■ What you need to do:
(a) List every header file that the test program in the forum thread on Nsight Compute and OpenMP offloading includes.
(b) Duplicate the part of the thread on Nsight Compute and OpenMP offloading from "This is my test" up to and including "for map(to:x[0:sz]) map(tofrom:y[0:sz])".
(c) Go on with the forum thread on Nsight Compute and OpenMP offloading, starting after its last post.
___ Document segment ___
Nsight Compute does not detect kernel launches for OpenMP offloaded code

vincent-adam · January 6, 2023, 2:06pm

I am currently working with OpenMP offloading using LLVM/clang-16 (built from github). Using the built-in profiling tools in clang (using environment variables such as LIBOMPTARGET_PROFILE=profile.json and LIBOMPTARGET_INFO) I was able to confirm that my code is executed on my GPU (GTX 1080, CC 6.1) but when I try to profile the code using nvprof or ncu (from the NVIDIA Nsight tool suite) I get an error/warning stating, that the profiler did not detect any kernel launches:

> ncu ./saxpy
Time of kernel: 0.000004
==WARNING== No kernels were profiled.
==WARNING== Profiling kernels launched by child processes requires the --target-processes all option.

This is my test code:

#include <iostream>
#include <omp.h>
#include <cstdlib>

void saxpy(float a, float* x, float* y, int sz) {
	double t = 0.0;
	double tb, te;
	tb = omp_get_wtime();
#pragma omp target teams distribute parallel for map(to:x[0:sz]) map(tofrom:y[0:sz])
{
	for (int i = 0; i < sz; i++) {
		y[i] = a * x[i] + y[i];
	}
}
	te = omp_get_wtime();
	t = te - tb;
	printf("Time of kernel: %lf\n", t);
}

int main() {
	auto x = (float*) malloc(1000 * sizeof(float));
	auto y = (float*) calloc(1000, sizeof(float));
	
	for (int i = 0; i < 1000; i++) {
		x[i] = i;
	}
	
	saxpy(42, x, y, 1000);
	
    return 0;
}

Compiled using the following command:

> clang++ -fopenmp -fopenmp-targets=nvptx64-nvidia-cuda main.cpp -o saxpy --cuda-path=/opt/nvidia/hpc_sdk/Linux_x86_64/22.11/cuda/10.2 --offload-arch=sm_61 -fopenmp-offload-mandatory

What do I need to do to enable profiling? I have seen others using ncu for clang compiled OpenMP offloading code without additional steps but maybe I am completely missing something.

felix_dt · January 6, 2023, 2:14pm

In general, Nsight Compute (ncu) does not support Pascal-class GPUs. In your case, it seems it does not even detect the kernel being executed on that device, or rather the kernel is not executed on the device, since the respective error message would have been shown otherwise. nvprof does still support profiling on Pascal GPUs, which seems to indicate the kernel is not actually running, or not recognized. You may need to pass --openmp-profiling on to nvprof, see the documentation here. It may also help to provide the output when trying to trace the application with nvprof here for reference.
___ Input data ___
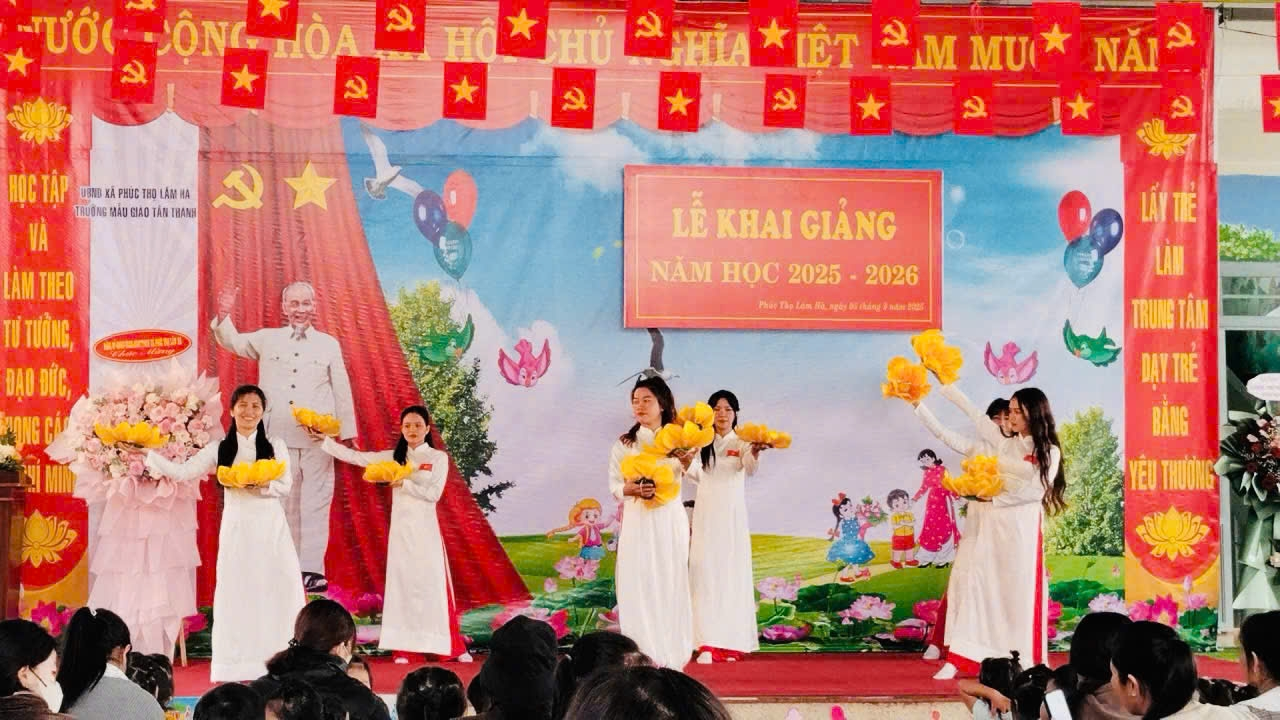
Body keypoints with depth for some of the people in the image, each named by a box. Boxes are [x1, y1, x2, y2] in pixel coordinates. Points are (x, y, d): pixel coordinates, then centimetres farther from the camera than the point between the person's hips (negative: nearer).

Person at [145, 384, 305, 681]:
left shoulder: (275, 446, 6)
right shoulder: (220, 450, 6)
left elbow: (284, 485, -5)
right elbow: (182, 472, -1)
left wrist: (257, 485, -21)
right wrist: (148, 453, -10)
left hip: (270, 526, 0)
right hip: (236, 526, 0)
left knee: (278, 590, -4)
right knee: (237, 592, 0)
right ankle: (237, 668, 3)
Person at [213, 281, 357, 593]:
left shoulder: (328, 344, 10)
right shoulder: (268, 339, 12)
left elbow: (342, 391, 11)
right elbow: (233, 342, 8)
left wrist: (348, 434, 9)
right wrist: (224, 317, -12)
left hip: (317, 439, -1)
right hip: (278, 438, 1)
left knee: (315, 504, -5)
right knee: (284, 504, 4)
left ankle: (312, 569, -5)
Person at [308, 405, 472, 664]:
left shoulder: (438, 458, 1)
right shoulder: (393, 457, 9)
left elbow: (434, 493, -9)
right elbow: (355, 457, 9)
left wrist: (404, 483, -16)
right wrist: (323, 440, 8)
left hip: (425, 528, -3)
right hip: (400, 527, 3)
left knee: (434, 584, -4)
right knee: (401, 584, 1)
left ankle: (453, 647, 0)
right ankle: (403, 648, 2)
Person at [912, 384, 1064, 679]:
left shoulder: (1049, 451, 4)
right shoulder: (998, 444, 11)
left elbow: (1035, 490, -9)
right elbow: (948, 437, 9)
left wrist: (994, 497, -15)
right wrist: (918, 406, 3)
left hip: (1019, 530, -3)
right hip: (985, 528, 3)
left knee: (1017, 592, -2)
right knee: (970, 583, -5)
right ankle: (957, 660, -7)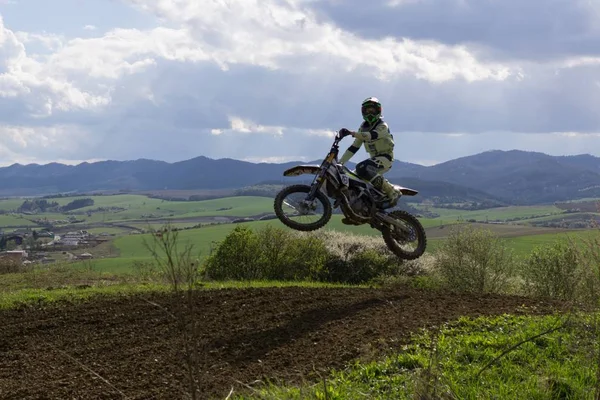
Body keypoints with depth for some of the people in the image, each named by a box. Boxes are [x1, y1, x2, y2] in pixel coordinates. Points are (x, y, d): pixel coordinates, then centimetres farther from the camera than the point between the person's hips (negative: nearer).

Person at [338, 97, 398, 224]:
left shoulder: (382, 125, -10)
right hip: (374, 158, 8)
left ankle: (391, 192, -28)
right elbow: (355, 146, 12)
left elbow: (372, 135, -32)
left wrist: (352, 133, -45)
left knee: (362, 169, -34)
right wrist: (340, 162, 2)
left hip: (385, 157, -8)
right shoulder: (364, 127, 13)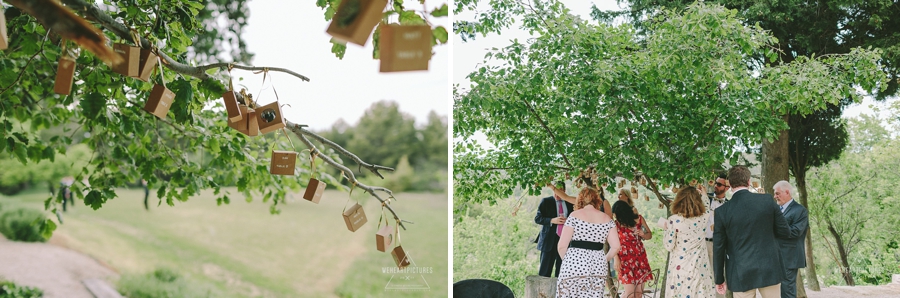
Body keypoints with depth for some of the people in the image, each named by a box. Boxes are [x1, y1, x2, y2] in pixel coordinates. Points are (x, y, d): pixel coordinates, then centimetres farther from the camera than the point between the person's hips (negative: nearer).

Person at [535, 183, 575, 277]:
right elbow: (537, 218, 0)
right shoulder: (546, 202, 4)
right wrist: (552, 221, -15)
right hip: (550, 240, -3)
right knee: (545, 270, -4)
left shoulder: (570, 203, 12)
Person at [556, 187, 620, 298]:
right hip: (598, 267, 4)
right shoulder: (607, 219, 10)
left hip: (575, 264, -4)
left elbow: (562, 246, -6)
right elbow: (615, 247, 6)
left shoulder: (575, 216, -1)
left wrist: (566, 260, 13)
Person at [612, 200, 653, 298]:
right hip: (626, 260, -4)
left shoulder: (639, 219, -1)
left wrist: (643, 235, -11)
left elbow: (649, 235, 11)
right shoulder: (616, 224, -10)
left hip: (640, 258, 4)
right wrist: (616, 259, -14)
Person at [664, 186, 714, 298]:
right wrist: (704, 194, 39)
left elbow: (669, 246, -8)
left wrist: (667, 229, 8)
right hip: (699, 268, 3)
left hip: (680, 268, -2)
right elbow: (708, 208, 24)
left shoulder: (674, 220, -13)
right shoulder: (704, 218, -3)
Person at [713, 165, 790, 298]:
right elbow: (785, 231, 2)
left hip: (741, 274, -1)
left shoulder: (722, 211, -7)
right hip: (770, 269, 1)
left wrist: (719, 279, 7)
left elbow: (718, 248, -3)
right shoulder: (767, 200, -5)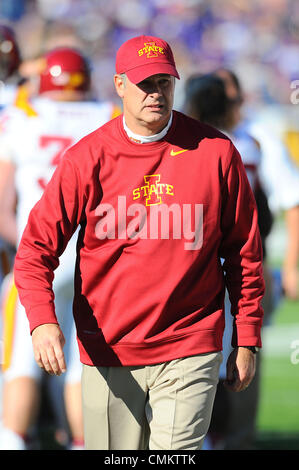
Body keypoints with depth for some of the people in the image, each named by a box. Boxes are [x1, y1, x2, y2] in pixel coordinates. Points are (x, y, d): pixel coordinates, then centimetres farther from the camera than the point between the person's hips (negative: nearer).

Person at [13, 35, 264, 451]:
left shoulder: (215, 151, 0)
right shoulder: (87, 158, -2)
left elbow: (244, 251, 7)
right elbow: (36, 248, -4)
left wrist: (247, 341, 7)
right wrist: (42, 320, -21)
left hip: (189, 352, -1)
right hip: (107, 353, 1)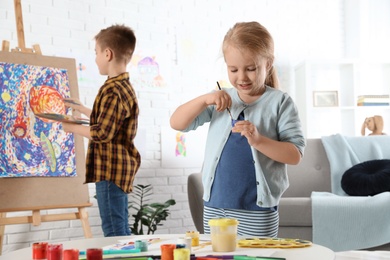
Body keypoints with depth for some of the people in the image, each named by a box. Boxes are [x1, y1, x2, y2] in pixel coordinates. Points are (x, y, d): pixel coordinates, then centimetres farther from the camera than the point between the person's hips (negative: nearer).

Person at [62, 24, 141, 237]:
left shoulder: (112, 91, -18)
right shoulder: (124, 86, 14)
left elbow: (102, 133, -23)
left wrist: (72, 128, -9)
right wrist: (82, 109, 31)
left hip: (111, 169, -11)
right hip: (119, 167, 11)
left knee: (113, 230, -7)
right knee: (121, 229, 14)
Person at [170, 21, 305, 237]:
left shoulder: (279, 103, -1)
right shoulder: (221, 100, 10)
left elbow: (295, 155, -7)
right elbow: (177, 123, 4)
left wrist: (259, 140, -22)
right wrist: (204, 99, -11)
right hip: (215, 206, 4)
___
■ Expected responses:
(a)
- iostream
- omp.h
- cstdlib

(b)
This is my test code:

#include <iostream>
#include <omp.h>
#include <cstdlib>

void saxpy(float a, float* x, float* y, int sz) {
	double t = 0.0;
	double tb, te;
	tb = omp_get_wtime();
#pragma omp target teams distribute parallel for map(to:x[0:sz]) map(tofrom:y[0:sz])

(c)
rs277 · January 6, 2023, 6:22pm

Nsight Compute 2019.5.0, available here, is the last Pascal 6.1 supporting Linux version.

vincent-adam · January 10, 2023, 1:05pm

Alright I was not aware of that. I switched to my actual testing GPU (A100), the GTX 1080 was just what I had locally. Through --openmp-profiling on I was able to see nvprof output locally on my GTX 1080. What can I do to enable the profiling using ncu or nsys on the A100? After taking a quick look at the documentation I did not see a similar option to nvprof.

Edit: I used another small test code to check if the device is correctly used:

#include <omp.h>

int main() {
  int isDevice = 0;
#pragma omp target map(from : isDevice)
  { isDevice = omp_is_initial_device(); }
  return isDevice;
}

Compiled with clang++ test.cpp -fopenmp --offload-arch=<your-sm> -o test.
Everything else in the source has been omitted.